Problem requirements »
Copy out all of the entries below, changing each occurrence of "chart" to "graph" and keeping everything else the same.

Provided information »
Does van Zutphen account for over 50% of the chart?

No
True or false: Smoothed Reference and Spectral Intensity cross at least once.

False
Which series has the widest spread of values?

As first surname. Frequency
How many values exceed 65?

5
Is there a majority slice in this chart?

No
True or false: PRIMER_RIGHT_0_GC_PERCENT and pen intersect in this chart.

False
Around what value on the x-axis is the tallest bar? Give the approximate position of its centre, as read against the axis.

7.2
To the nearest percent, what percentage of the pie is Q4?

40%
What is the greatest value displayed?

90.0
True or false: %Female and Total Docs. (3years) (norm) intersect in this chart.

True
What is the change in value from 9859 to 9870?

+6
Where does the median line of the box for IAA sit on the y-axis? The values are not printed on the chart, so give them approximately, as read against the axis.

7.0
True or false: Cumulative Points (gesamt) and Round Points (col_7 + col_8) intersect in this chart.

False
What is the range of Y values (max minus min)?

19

Result of this task »
Does van Zutphen account for over 50% of the graph?

No
True or false: Smoothed Reference and Spectral Intensity cross at least once.

False
Which series has the widest spread of values?

As first surname. Frequency
How many values exceed 65?

5
Is there a majority slice in this graph?

No
True or false: PRIMER_RIGHT_0_GC_PERCENT and pen intersect in this graph.

False
Around what value on the x-axis is the tallest bar? Give the approximate position of its centre, as read against the axis.

7.2
To the nearest percent, what percentage of the pie is Q4?

40%
What is the greatest value displayed?

90.0
True or false: %Female and Total Docs. (3years) (norm) intersect in this graph.

True
What is the change in value from 9859 to 9870?

+6
Where does the median line of the box for IAA sit on the y-axis? The values are not printed on the graph, so give them approximately, as read against the axis.

7.0
True or false: Cumulative Points (gesamt) and Round Points (col_7 + col_8) intersect in this graph.

False
What is the range of Y values (max minus min)?

19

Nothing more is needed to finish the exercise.